On Thu, Oct 05, 2017 at 06:42:38AM +0900, Tetsuo Handa wrote:
> Johannes Weiner wrote:
> > On Thu, Oct 05, 2017 at 05:49:43AM +0900, Tetsuo Handa wrote:
> > > On 2017/10/05 3:59, Johannes Weiner wrote:
> > > > But the justification to make that vmalloc() call fail like this isn't
> > > > convincing, either. The patch mentions an OOM victim exhausting the
> > > > memory reserves and thus deadlocking the machine. But the OOM killer
> > > > is only one, improbable source of fatal signals. It doesn't make sense
> > > > to fail allocations preemptively with plenty of memory in most cases.
> > > 
> > > By the time the current thread reaches do_exit(), fatal_signal_pending(current)

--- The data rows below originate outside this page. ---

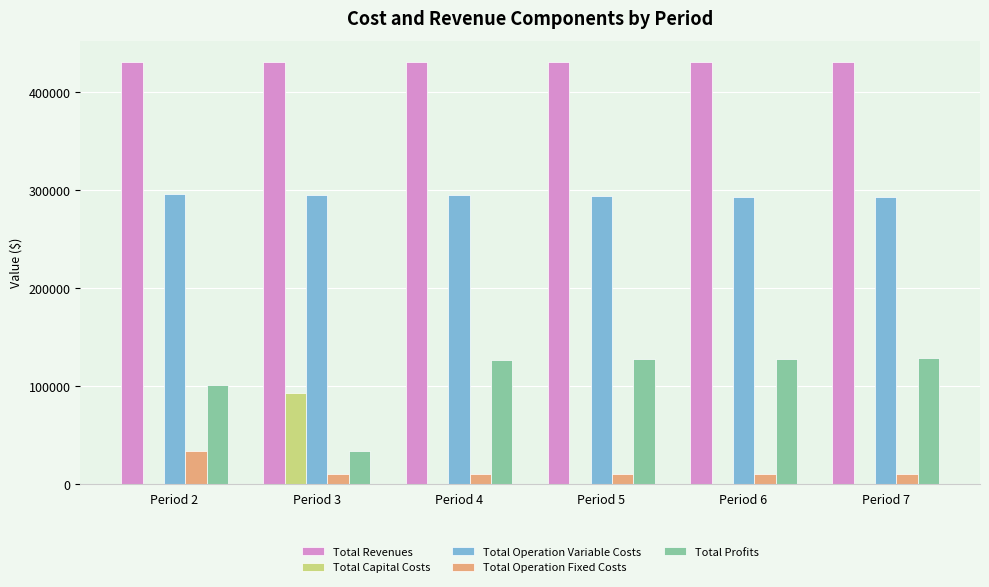

What is the total value across all series at Period 6?

861969.9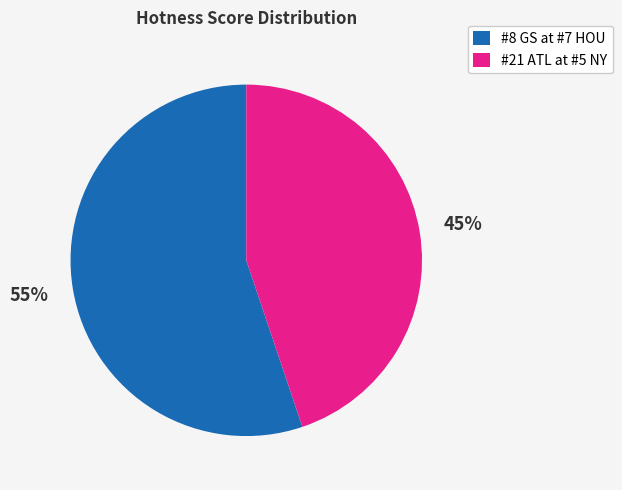

What is the smallest slice in the pie chart?

#21 ATL at #5 NY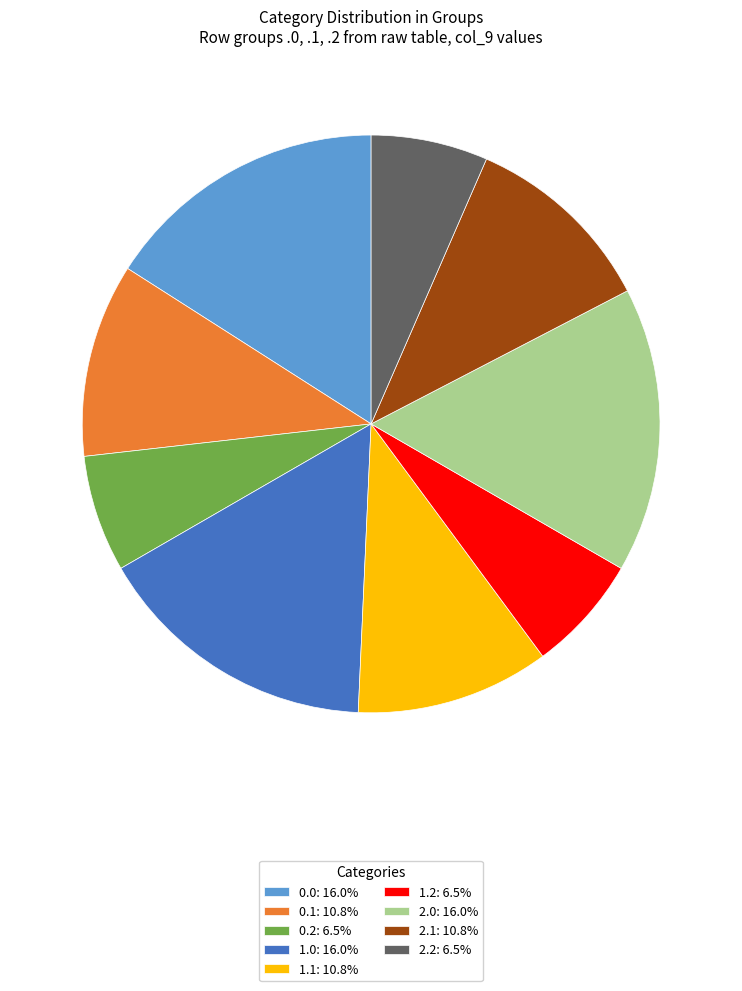

What is the ratio of the value at 2.2: 6.5% to the value at 2.1: 10.8%?

0.6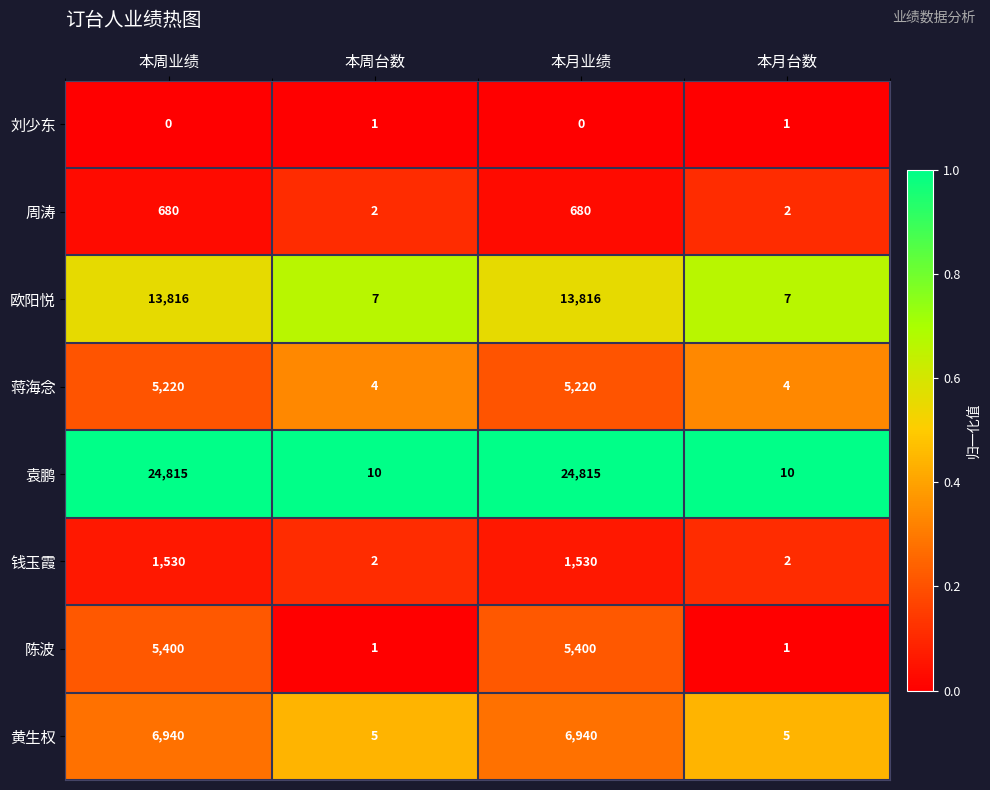

Which series has the largest range (max minus min)?

袁鹏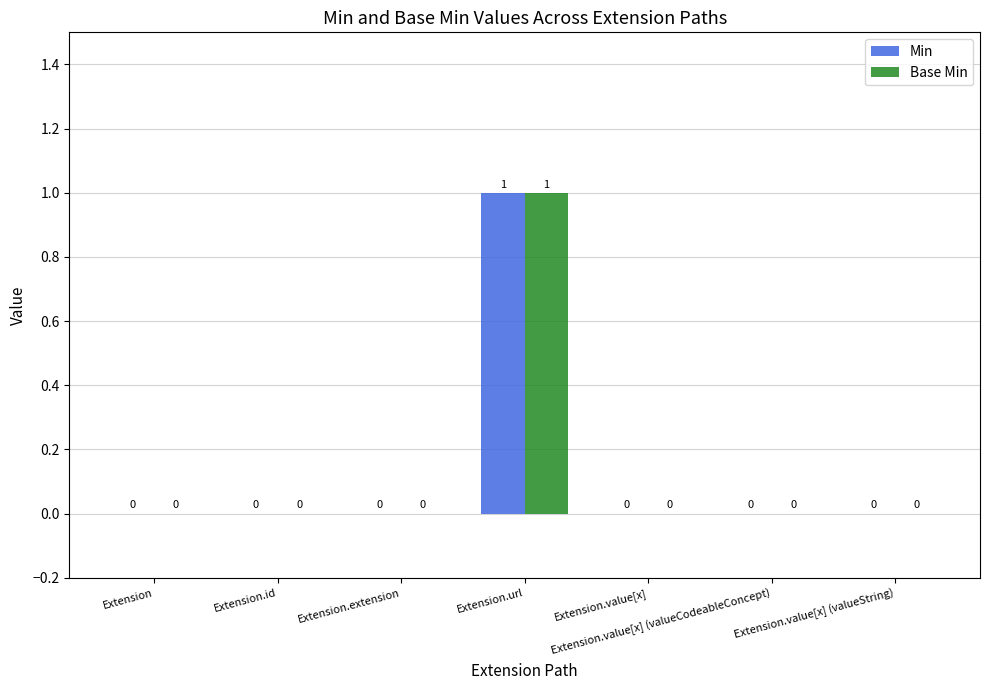

At which category is the sum across all series the highest?

Extension.url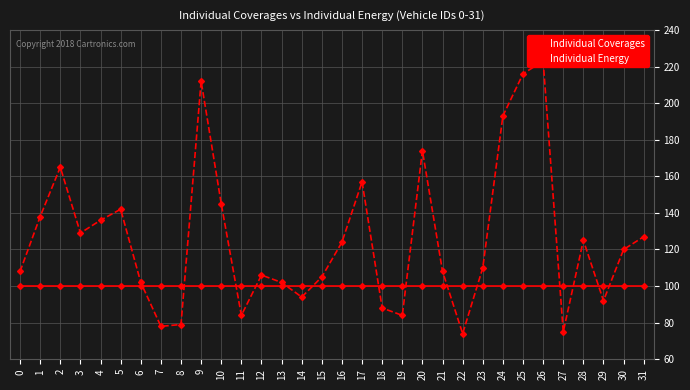

Reading right to left, transcribe all the data shown in this chart.

Individual Coverages: 100	100	100	100	100	100	100	100	100	100	100	100	100	100	100	100	100	100	100	100	100	100	100	100	100	100	100	100	100	100	100	100
Individual Energy: 127	120	92	125	75	223	216	193	110	74	108	174	84	88	157	124	105	94	102	106	84	145	212	79	78	102	142	136	129	165	138	108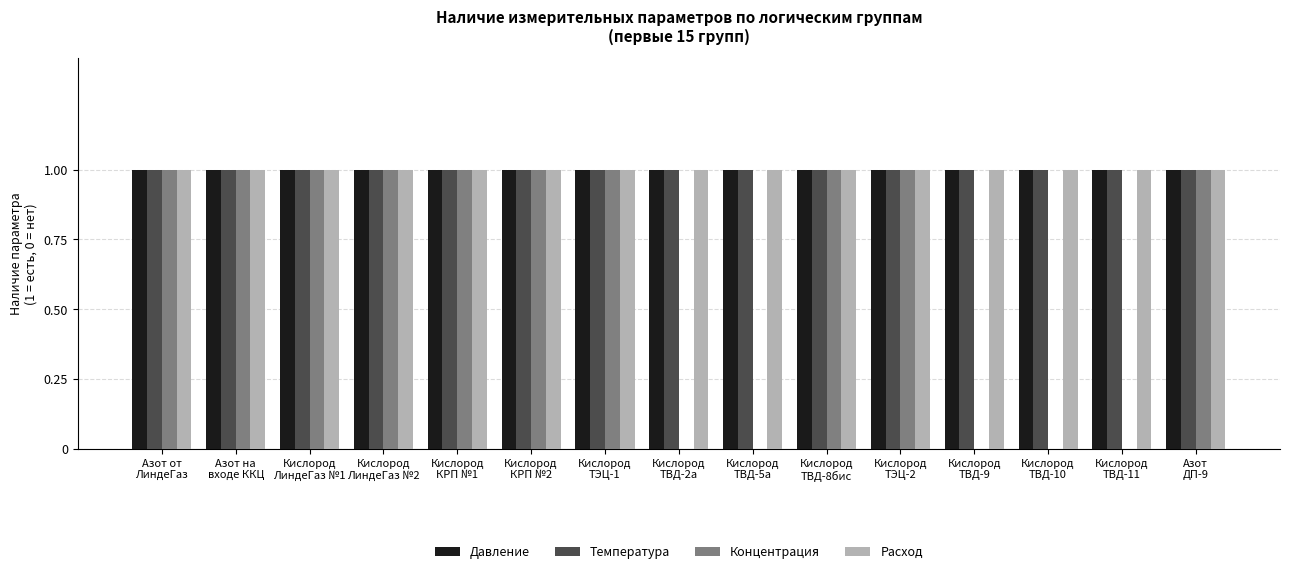

What is the sum of all Концентрация values?

10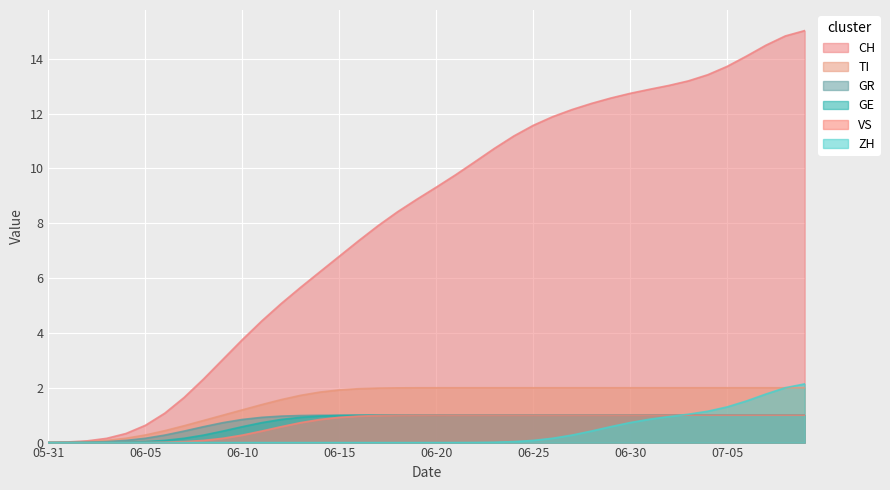

What is the sum of all TI values?

61.0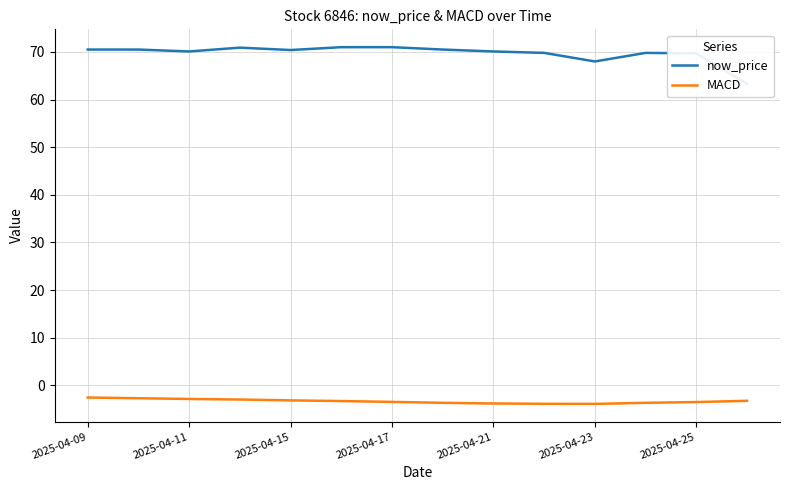

True or false: MACD has a value of -3.8 at 2025-04-21.

True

> > > should become false. As far as I can guess, the source of fatal signal will be
> > > tty_signal_session_leader(tty, exit_session) which is called just before
> > > tty_ldisc_hangup(tty, cons_filp != NULL) rather than the OOM killer. I don't
> > > know whether it is possible to make fatal_signal_pending(current) true inside
> > > do_exit() though...
> > 
> > It's definitely not the OOM killer, the memory situation looks fine
> > when this happens. I didn't look closer where the signal comes from.
> > 
> 
> Then, we could check tsk_is_oom_victim() instead of fatal_signal_pending().

The case for this patch didn't seem very strong to beging with, and
since it's causing problems a simple revert makes more sense than an
attempt to fine-tune it.

Generally, we should leave it to the page allocator to handle memory
reserves, not annotate random alloc_page() callsites.